WHAT TO DO: Which lines in the entries below contain the string "docker"? List every one of them in full, treating uppercase and lowercase letters as different.

DATA RECORDS:
Start of Block

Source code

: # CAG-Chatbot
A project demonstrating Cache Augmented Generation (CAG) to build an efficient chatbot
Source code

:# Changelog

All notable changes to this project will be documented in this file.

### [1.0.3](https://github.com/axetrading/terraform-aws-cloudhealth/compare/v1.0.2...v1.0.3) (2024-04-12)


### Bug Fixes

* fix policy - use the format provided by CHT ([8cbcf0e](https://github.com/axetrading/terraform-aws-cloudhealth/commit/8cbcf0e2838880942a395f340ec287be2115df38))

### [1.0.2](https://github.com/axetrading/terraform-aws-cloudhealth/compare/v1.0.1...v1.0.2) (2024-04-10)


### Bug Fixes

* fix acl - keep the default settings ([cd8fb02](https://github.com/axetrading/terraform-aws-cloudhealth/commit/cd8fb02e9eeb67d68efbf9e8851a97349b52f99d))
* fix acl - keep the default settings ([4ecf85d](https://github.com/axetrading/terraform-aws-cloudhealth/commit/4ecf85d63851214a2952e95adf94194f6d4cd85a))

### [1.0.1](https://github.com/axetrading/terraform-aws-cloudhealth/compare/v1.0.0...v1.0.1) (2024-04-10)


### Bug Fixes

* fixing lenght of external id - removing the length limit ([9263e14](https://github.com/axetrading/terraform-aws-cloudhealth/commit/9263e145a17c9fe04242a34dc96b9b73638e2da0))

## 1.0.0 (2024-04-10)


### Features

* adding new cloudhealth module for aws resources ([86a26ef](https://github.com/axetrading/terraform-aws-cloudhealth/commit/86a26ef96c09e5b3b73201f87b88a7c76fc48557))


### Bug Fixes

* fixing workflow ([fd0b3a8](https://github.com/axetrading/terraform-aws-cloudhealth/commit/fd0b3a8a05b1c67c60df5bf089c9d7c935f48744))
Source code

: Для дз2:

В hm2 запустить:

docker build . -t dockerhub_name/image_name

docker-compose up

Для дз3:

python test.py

End of Block

WRITTEN ANSWER:
docker build . -t dockerhub_name/image_name
docker-compose up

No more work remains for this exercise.